**ABOUT THIS EXERCISE:** Write out word for word the part of the passage on the teaching duty of bishops that opens with "They should therefore" and closes with "among all peoples.".

From the decree on the pastoral office of bishops in the Church of the Second Vatican Council
Ready for every good work
In exercising their duty of teaching, bishops are to proclaim the Gospel of Christ before men, a task that stands out among their principal duties. In the strength of the Spirit they are to call men to faith, or confirm them in a living faith. They are to set before them the mystery of Christ in its entirety, that is, those truths which are necessary in order to know Christ, as well as the divinely revealed way of glorifying God and so attaining to eternal happiness.
Moreover, they are to make it clear that earthly realities and human institutions are themselves directed, in the plan of God the creator, towards man’s salvation, and are thus able to make no small contribution to the building up of the body of Christ.
They should therefore insist on the value placed by the Church’s teaching on the human person, his freedom and also his physical life; on the family, its unity and stability, and the procreation and education of children; on civil society, with its laws and its professions; on work and leisure, the arts and technological developments; on poverty and affluence. They should also set forth the principles for resolving the very serious problems relating to the possession, increase and proper distribution of material goods, to peace and war, and to friendly relations among all peoples.
They should present Christian teaching in a way appropriate to the needs of the times, that is, in a way that meets the difficulties and problems that people today find a special burden and source of anxiety. They should also safeguard this teaching, instructing the faithful how to defend it and propagate it themselves. In handing on this teaching they should manifest the Church’s motherly concern for all, believers and unbelievers alike. They should show a special solicitude for the poor and less fortunate, to whom the Lord has sent them to preach the good news.

**MATERIAL PROVIDED:**
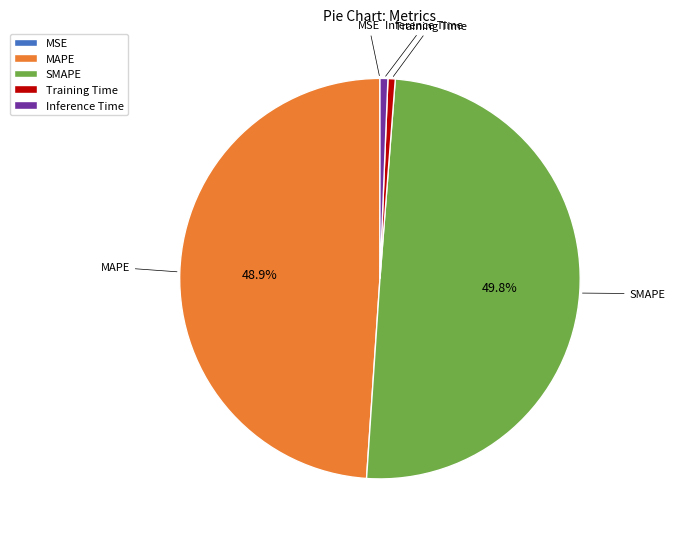

What is the largest slice in the pie chart?

SMAPE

**ANSWER SECTION:**
They should therefore insist on the value placed by the Church’s teaching on the human person, his freedom and also his physical life; on the family, its unity and stability, and the procreation and education of children; on civil society, with its laws and its professions; on work and leisure, the arts and technological developments; on poverty and affluence. They should also set forth the principles for resolving the very serious problems relating to the possession, increase and proper distribution of material goods, to peace and war, and to friendly relations among all peoples.